Cyber growth should include North Augusta and SC, says Fort Gordon commander

Oct. 7—The growth of the cyber industry should not be bounded by the border between Georgia and South Carolina, the commander of Fort Gordon said Thursday, underlining the value of partnerships with the Palmetto State and its institutions.

"There's a public-private benefit to ops and training that we're benefitting from across the greater Central Savannah River Area, or the CSRA, also known as the Fort Gordon district," Brig. Gen. Paul Stanton said at a briefing with S.C. Gov. Henry McMaster and other military leaders. "And some like to call it the cybersecurity capital of the world, which it may become, if we are smart about it."

In particularly strategic position is North Augusta. In late August, North Augusta Mayor Briton Williams described his city as "literally a suburb of Fort Gordon": a roughly 25-minute ride from the home of the Army's Cyber Center of Excellence, a hop across the Savannah River from the Georgia Cyber Center, and near the prospective DreamPort cybersecurity complex championed by the S.C. National Guard.

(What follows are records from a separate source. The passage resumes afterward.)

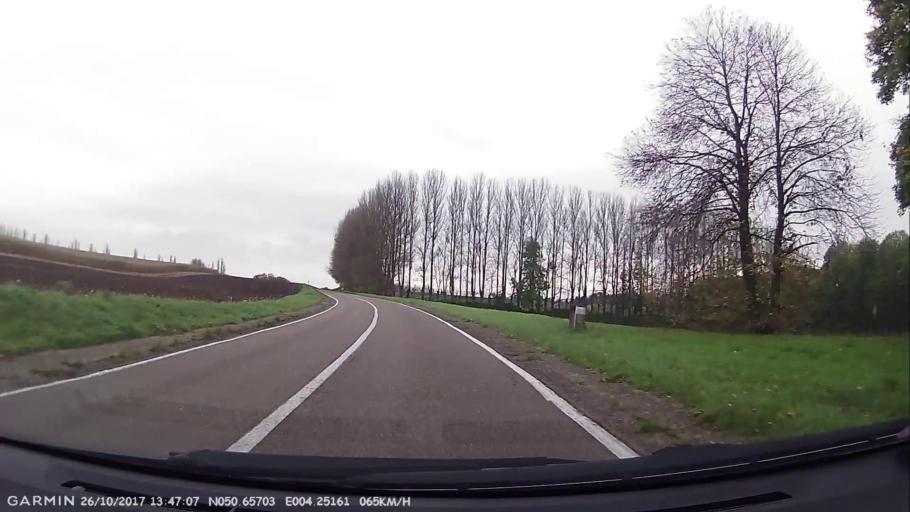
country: BE
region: Wallonia
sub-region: Province du Brabant Wallon
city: Ittre
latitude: 50.6567
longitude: 4.2518
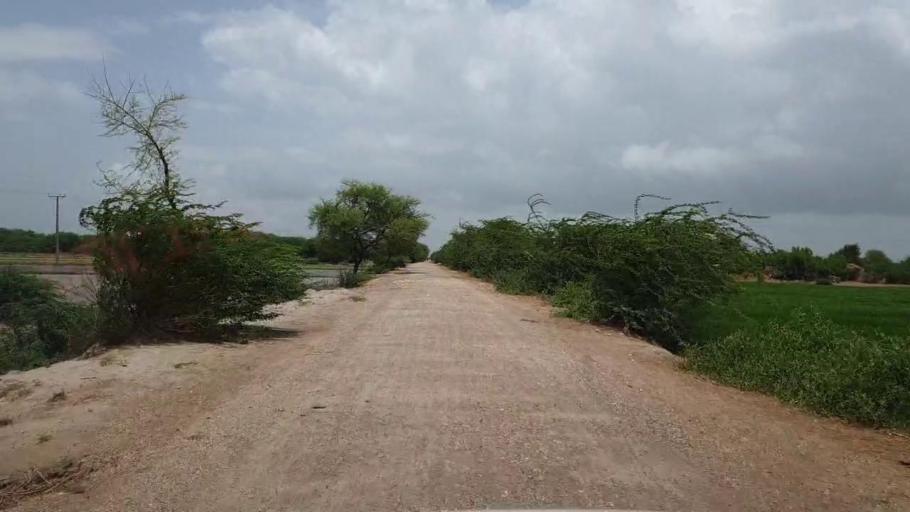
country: PK
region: Sindh
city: Kario
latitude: 24.6963
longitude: 68.6424
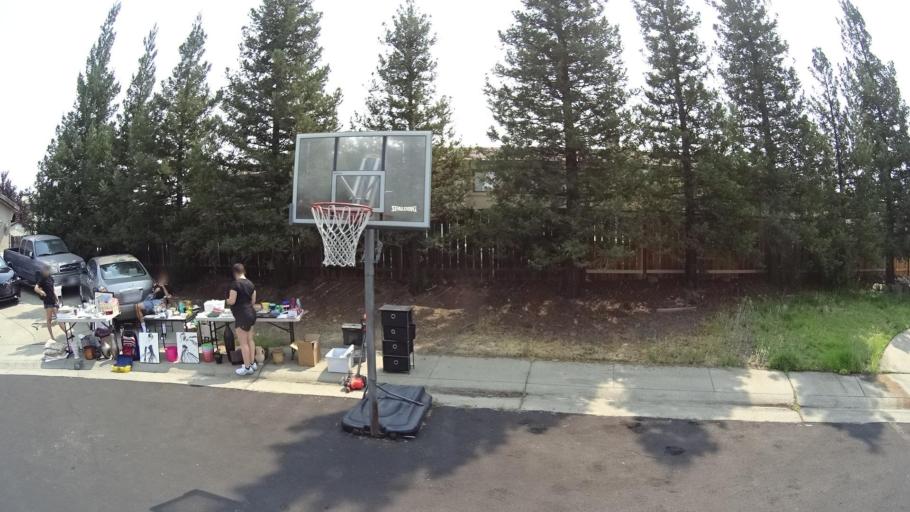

"Our argument is that the river doesn't need to be the boundary," Stanton said at the Commander's Briefing on Thursday. "We can easily extend that partnership across the river, into North Augusta."

Such collaboration would generate jobs in a highly technical field and in rings of knock-on development — the type of community-building investment leaders on this side of the river find so attractive.

"As we look at the riverbank, and the growth of North Augusta, we think that there are real opportunities to continue that evolution," Stanton said, noting that thousands of forecasted jobs "can and should be within South Carolina." About 4,500 South Carolinians already commute to Fort Gordon on a daily basis, by the commander's count; many more could.

S.C. Department of Veterans' Affairs Secretary Will Grimsley on Thursday said the growth is well appreciated. And the opportunities now on the table, he suggested, should be leveraged.

"We'd all rather have it at Fort Gordon than Fort Meade," in Maryland, Grimsley said.